Will Taco Bell be open for lunch or closed because of understaffing?
Have you tried to buy a house in this market?
Somebody get me a blood pressure cuff, because I would be really curious to know what my body is doing in response to all of this ongoing change and stress. Can you feel your own physical response to the last year and a half of suffering through the pandemic?
Today I ate two donuts. Before you judge me, please know that I went weary to a friend’s house, and she had them fresh from her oven. If you were worn out and your friend had homemade pumpkin donuts waiting for you, wouldn’t you eat two of them? I offer you the story of Elijah, who sat down under a broom tree in exhaustion and asked the Lord to let him die. “I have had enough, LORD,” he said. (1 Kings 19:4 NIV) He fell asleep, and the angel of the LORD roused him twice for hot bread and water.
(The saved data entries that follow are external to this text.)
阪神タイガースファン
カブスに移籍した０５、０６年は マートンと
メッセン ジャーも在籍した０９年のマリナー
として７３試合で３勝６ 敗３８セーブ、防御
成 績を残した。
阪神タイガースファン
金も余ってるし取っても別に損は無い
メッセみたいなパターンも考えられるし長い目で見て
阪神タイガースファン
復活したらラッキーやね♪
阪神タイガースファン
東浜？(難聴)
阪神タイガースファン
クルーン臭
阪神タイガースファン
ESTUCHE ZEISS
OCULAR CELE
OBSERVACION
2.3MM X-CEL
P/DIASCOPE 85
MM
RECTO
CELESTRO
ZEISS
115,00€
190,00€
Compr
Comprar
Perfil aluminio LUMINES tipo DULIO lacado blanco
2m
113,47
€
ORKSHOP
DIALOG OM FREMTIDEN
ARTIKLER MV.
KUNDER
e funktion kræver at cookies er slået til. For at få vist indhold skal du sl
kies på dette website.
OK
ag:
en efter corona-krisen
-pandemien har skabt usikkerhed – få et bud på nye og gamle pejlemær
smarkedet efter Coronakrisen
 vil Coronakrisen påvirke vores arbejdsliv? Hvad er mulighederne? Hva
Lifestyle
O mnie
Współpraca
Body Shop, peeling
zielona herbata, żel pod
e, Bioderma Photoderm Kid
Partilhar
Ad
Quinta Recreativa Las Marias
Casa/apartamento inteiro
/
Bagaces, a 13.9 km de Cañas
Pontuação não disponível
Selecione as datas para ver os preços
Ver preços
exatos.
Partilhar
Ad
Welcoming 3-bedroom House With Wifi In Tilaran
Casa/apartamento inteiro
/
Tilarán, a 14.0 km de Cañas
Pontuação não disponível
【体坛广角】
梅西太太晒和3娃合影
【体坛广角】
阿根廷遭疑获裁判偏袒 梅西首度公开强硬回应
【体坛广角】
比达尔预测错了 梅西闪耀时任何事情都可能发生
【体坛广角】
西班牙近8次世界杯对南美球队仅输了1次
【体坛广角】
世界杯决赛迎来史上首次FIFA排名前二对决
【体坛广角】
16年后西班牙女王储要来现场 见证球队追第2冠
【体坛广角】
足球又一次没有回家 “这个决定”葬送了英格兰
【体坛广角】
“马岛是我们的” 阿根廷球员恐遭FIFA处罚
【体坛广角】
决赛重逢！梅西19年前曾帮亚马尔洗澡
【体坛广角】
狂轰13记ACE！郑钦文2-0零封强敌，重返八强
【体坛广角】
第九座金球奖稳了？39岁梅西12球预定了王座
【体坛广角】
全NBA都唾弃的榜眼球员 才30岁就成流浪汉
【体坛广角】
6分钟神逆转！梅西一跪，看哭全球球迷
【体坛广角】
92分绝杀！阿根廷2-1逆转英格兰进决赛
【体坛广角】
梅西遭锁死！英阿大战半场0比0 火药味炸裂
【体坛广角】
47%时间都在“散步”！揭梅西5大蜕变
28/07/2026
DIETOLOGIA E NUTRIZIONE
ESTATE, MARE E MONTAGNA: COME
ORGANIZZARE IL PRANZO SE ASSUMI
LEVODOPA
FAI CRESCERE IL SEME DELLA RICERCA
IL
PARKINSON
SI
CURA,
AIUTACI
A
Homemade carbs and sleep. Yes.
On Saturday night, I sat in worship at church. All I could pray, over and over again through the service, was, “Lord, I’m so tired. I have had enough.” It was a broom tree kind of worship, but I know God saw me there.
Are you worn out? Have you had enough? Is your blood pressure higher than it’s ever been? Pray an honest prayer. Tell the Lord just how you feel, and he will take care of you. He is tender enough to know when bread and sleep are the answer, so you can trust him to know exactly what you need so that you can keep living.